We love the games at Mystery Mansion, all of them, but being completely honest, the more we have played from them, the better they have gotten. Mitch (the owner) has a great way of developing the story of his games so that they play out like an interactive movie, this was even more apparent with D’Vile’s.
From what I understand, D’Vile’s is actually one of the few games that Mystery Mansion has as an avatar game that is actually playable in person (if you’re in the area, obviously). We’ve seen Mystery Mansion excel by creating online-only experiences that push the limits of what is possible in an escape room, and I’m pleased to say that even in this online-version-of-a-real-game type of setup, they still find ways to bring the experience alive.
D’Vile’s uses the Telescape system and also Zoom, and works perfectly. Telescape was used for the inventory and 360 degree room picture, with items added and removed from the system automatically (well someone behind the scenes did it, but did it well). When we found items in the room, our avatar ‘scanned’ them in so we could get a closer look.
The inventory wasn’t only limited to pictures of items as there were also more interactive elements to it. We were able to solve some puzzles directly from the inventory which then triggered something in the game, and we could also listen to audio recordings that had played in the room – this was a great touch as it can be notoriously difficult to hear audio playing over a speaker system in a room, especially over Zoom.
Now it could be because we were rusty, or tired, but we seemed to struggle a bit with the puzzles in D’Vile’s and nearly took the full 75 minutes to complete the game (it was squeaky bum time for sure). Saying that, the puzzles were fair, enjoyable and a delight to solve. They were also quite varied; searching, observation, logic, audio, and decoding were all present.

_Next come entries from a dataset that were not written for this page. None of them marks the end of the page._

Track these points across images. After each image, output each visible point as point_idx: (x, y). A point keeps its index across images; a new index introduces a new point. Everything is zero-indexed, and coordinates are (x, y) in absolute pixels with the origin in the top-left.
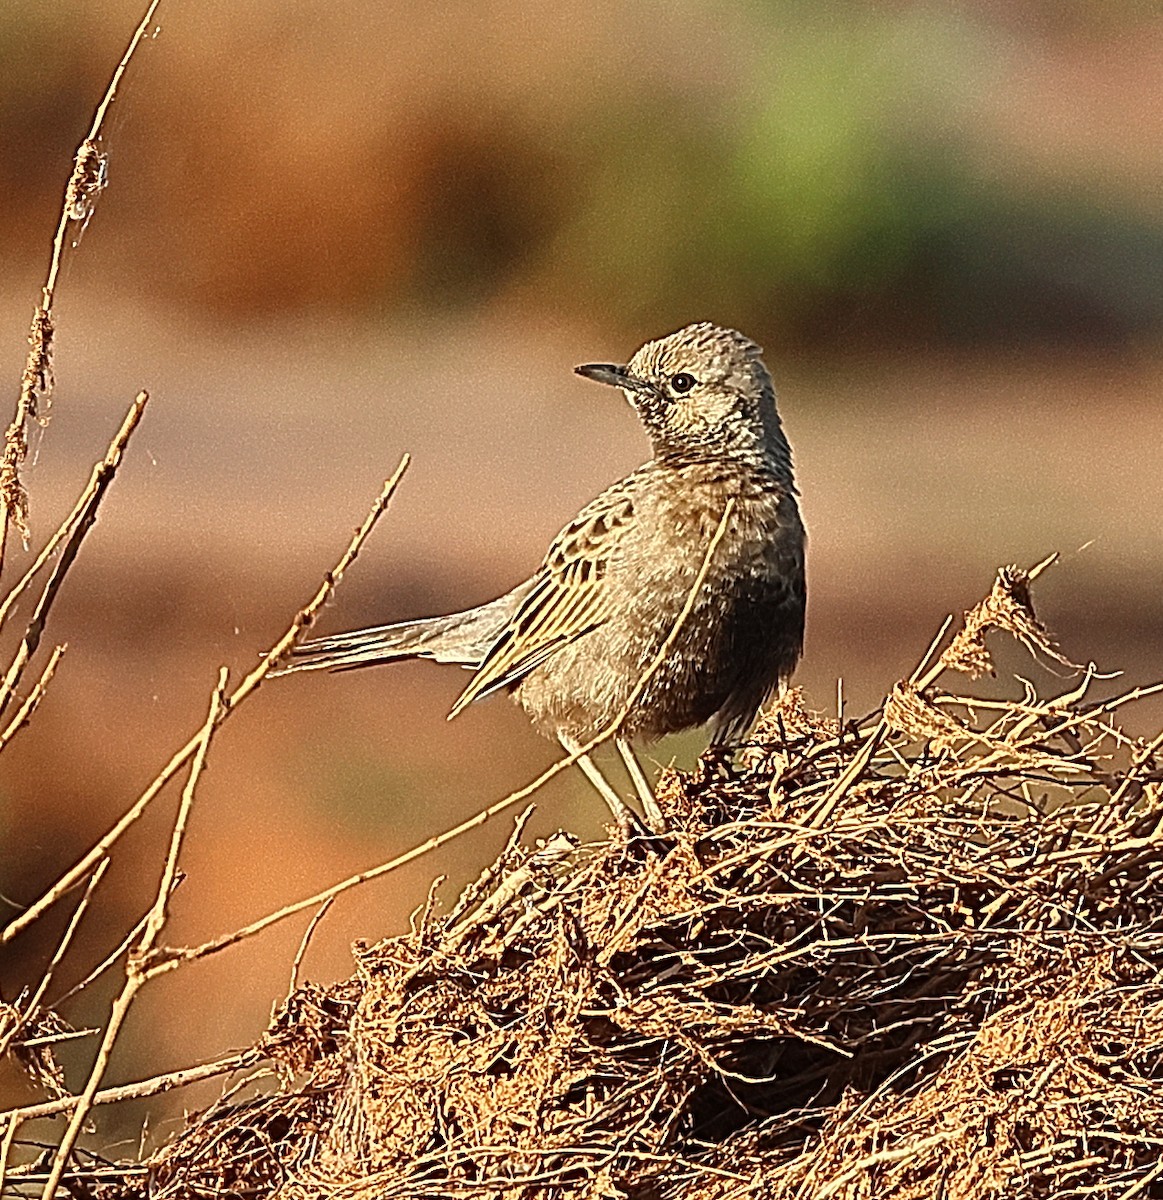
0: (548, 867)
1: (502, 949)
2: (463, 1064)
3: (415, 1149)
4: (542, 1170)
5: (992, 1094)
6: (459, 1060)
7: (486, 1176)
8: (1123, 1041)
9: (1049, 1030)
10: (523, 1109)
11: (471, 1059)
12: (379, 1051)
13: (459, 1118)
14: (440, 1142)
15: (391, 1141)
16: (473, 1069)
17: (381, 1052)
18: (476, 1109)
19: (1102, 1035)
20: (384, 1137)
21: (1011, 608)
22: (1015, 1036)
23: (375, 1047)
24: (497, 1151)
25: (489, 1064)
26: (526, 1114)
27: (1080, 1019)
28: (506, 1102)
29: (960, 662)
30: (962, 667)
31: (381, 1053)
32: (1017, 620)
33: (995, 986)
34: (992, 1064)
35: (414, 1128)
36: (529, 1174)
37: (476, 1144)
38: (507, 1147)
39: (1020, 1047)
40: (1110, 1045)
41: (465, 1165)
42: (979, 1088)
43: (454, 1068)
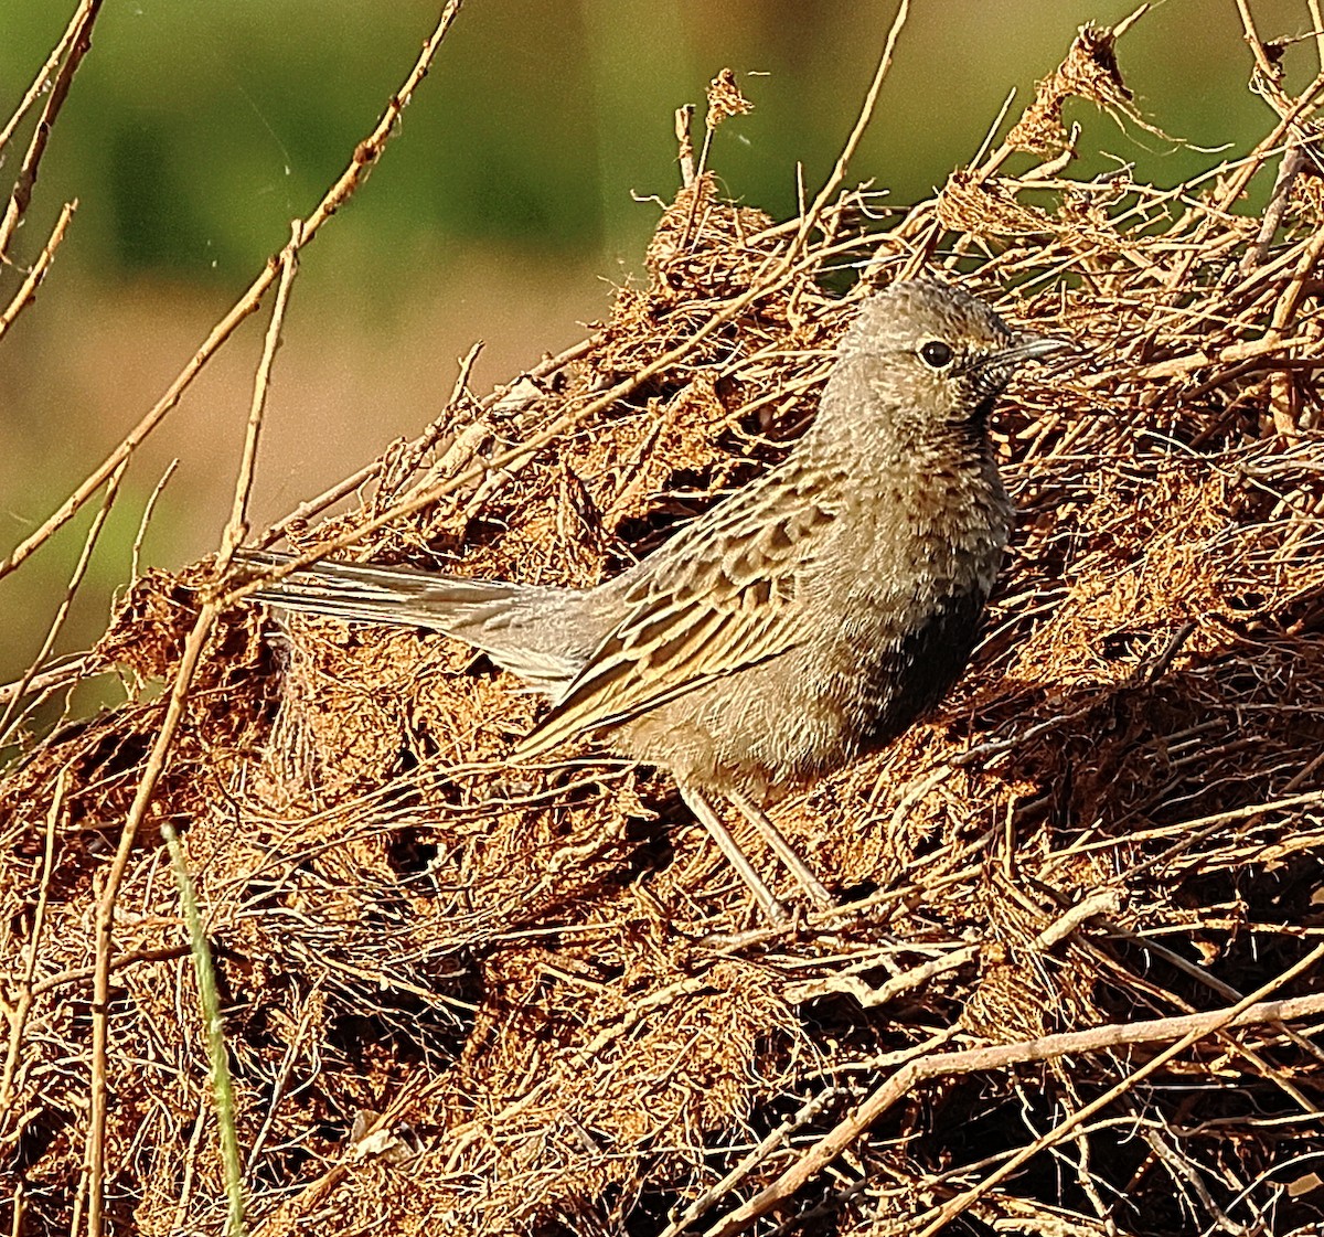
0: (511, 418)
1: (464, 521)
2: (435, 665)
3: (379, 772)
4: (545, 788)
5: (1102, 663)
6: (429, 661)
7: (472, 799)
8: (1262, 590)
9: (1170, 583)
10: (515, 716)
11: (444, 658)
12: (327, 655)
13: (431, 731)
14: (409, 762)
15: (348, 764)
16: (448, 670)
17: (330, 655)
18: (454, 719)
19: (1236, 585)
20: (339, 759)
21: (1094, 74)
22: (1123, 592)
23: (322, 650)
24: (485, 769)
25: (468, 664)
26: (518, 721)
27: (1209, 566)
28: (493, 709)
29: (1032, 142)
30: (1034, 149)
31: (328, 656)
32: (1102, 88)
33: (1074, 530)
34: (1102, 629)
35: (376, 746)
36: (530, 793)
37: (457, 763)
38: (497, 762)
39: (1132, 604)
40: (1247, 596)
41: (444, 788)
42: (1087, 657)
43: (424, 670)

Part of our problem was that early on we followed some instructions a bit too well and this hampered us as we didn’t find everything we needed to really get moving. So we were slow to get going, but once we did it seemed like a race against the clock to try and complete our mission.
There must be something in the water in Regina, as some of the best live avatar hosts we have had have come from companies in Regina. Mitch is a master of his art and plays his characters well, treading the fine line between scared host and experienced gamesmaster.
I think Mitch knew we were getting low on time as towards the end of the game he would subtly help speed things along, suggestions such as “I’ll just take these with me, just in case” saved precious minutes where he didn’t then have to go and collect items once we realised what was going on. It never felt like we were being pushed along and the story never suffered, even when we were low on time, Mitch, sorry, Sam, still played his role to perfection and helped us feel on edge.
D’Vile’s is yet another wonderful contribution to the online avatar escape room world by Mystery Mansion. It doesn’t have the fun of DTF or the humour of Seen, but it is a wonderful creepy addition to the online horror world. We really can’t wait for the next instalment in this story, The Sleepy Man.
- Number of connections: 3-6 players recommended
- Price: CAD$25.00 per person (+ tax)
- Devices: Desktop or Laptop suggested
- Platform: Zoom/Telescape
- Inventory: Yes
- 360º View: Yes
- Time Zone: Regina, Canada (CST)
|Value for Money|
Team: 4 players
Time Taken: 73 minutes (75 minute game)
*Disclaimer: we weren’t charged for this experience, but this has not influenced our review.